> _TRECHO DO DOCUMENTO_
- - - - - - -

Uma história contada pela religiosa Yá Mukumby, a dona Vilma Santos de Oliveira, liderança no movimento negro e da cultura afro-brasileira muito conhecida na cidade, motivou a realização de um roteiro sobre o mito da criação do universo sob a ótica dos orixás. O resultado foi a animação baiana "Òrunm Àyié", que estreou na última sexta-feira em Salvador, e conta a jornada de Oxalá e outras divindades para cumprir sua missão de criação do mundo.
Toda feita pela técnica de stop motion, a animação de doze minutos possui uma narrativa carregada de simbolismos da cultura afro-brasileira, a qual mostra outra perspectiva do surgimento do universo e do homem, bem diferente da teoria de Adão e Eva difundida pelo cristianismo. O ano mal começou, e o filme já foi premiado, na categoria "Novos Talentos", no Festival Brasil Stop Motion, maior do gênero na América Latina.

- - - - - - -

> _LISTAGEM APRESENTADA_
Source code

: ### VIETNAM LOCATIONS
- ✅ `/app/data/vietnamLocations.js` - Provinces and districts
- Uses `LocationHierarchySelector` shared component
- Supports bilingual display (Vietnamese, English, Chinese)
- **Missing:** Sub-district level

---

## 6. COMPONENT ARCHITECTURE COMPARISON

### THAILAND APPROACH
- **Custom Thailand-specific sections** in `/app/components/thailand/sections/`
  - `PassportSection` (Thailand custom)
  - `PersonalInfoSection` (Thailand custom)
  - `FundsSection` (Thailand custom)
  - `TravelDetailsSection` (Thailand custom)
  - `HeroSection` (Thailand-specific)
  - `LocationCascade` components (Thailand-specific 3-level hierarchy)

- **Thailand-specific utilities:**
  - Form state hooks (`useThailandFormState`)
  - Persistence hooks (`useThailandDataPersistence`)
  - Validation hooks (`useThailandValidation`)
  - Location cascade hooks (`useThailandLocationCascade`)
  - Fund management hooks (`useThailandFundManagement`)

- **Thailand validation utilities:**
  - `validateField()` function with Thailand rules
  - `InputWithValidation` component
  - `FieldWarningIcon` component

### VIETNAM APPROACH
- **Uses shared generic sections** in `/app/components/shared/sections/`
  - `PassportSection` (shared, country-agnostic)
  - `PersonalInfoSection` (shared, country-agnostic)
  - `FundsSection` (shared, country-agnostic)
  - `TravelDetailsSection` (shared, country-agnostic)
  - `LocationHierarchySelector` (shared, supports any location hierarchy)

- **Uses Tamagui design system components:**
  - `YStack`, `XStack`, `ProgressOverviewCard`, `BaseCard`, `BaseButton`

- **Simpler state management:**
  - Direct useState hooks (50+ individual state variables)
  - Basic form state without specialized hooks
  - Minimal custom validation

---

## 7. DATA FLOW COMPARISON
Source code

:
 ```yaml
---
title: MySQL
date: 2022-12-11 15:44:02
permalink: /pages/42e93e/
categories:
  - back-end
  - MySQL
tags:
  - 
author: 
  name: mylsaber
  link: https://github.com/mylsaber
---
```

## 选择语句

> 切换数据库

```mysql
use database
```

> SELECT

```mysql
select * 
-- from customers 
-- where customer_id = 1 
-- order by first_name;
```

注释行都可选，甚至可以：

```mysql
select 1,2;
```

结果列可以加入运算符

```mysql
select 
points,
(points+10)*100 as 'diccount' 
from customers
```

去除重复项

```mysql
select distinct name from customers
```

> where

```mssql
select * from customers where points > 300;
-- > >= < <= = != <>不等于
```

- - - - - - -

> _OBJETIVO DO EXERCÍCIO_
Continue o texto sobre a animação “Òrunm Àyié” a partir do ponto em que ele termina. A listagem não tem relação com o texto sobre a animação “Òrunm Àyié”.

> _RESPOSTA_
O enredo do roteiro partiu do cineasta londrinense Tyago Bezerra, radicado em Salvador (BA) há quase uma década. "Quando morava em Londrina, participava de muitos projetos relacionados à cultura afro-brasileira, como o grupo Capoeira de Angola, grupo de Cultura Popular e de samba de roda. Dona Vilma sempre estava presente e compartilhava generosamente sua sabedoria com inúmeras informações, curiosidades e histórias da cultura africana. Em uma ocasião, contou esse mito da origem do universo pelas mãos dos orixás. Essa história sempre ficou guardada na minha memória", lembra ele, que além de cineasta, também é artista plástico e desenvolveu vários trabalhos com temática afro, um deles esculturas representando os orixás, divindades da cultura africana.
Foi este trabalho, inclusive, que, em meados de 2011, chamou à atenção da amiga Jamile Coelho, que assina a direção do filme com Cíntia Maria. "Ela viu meu trabalho e me propôs desenvolver um roteiro de stop motion com as esculturas, apesar de não terem sido os utilizados no filme. Na hora lembrei de Yá Mukumby e comecei a escrever o enredo baseado na história que havia contado. Entrei em contato com ela algumas vezes para me orientar, mas, infelizmente, antes de mandar o primeiro tratamento do roteiro, ela faleceu. Não chegou a ver nem o esboço."
O trágico ocorrido, no entanto, deu ainda mais forças para que a história ganhasse vida. Outros conhecedores e religiosos deram auxílio e o projeto tomou forma. "A cultura afro-brasileira tem uma tradição oral muito forte, mas é pouco documentada. Esse costume, inclusive, é retratado na própria animação", explica, referindo-se ao griôt, figura que, na África, é o contador de histórias.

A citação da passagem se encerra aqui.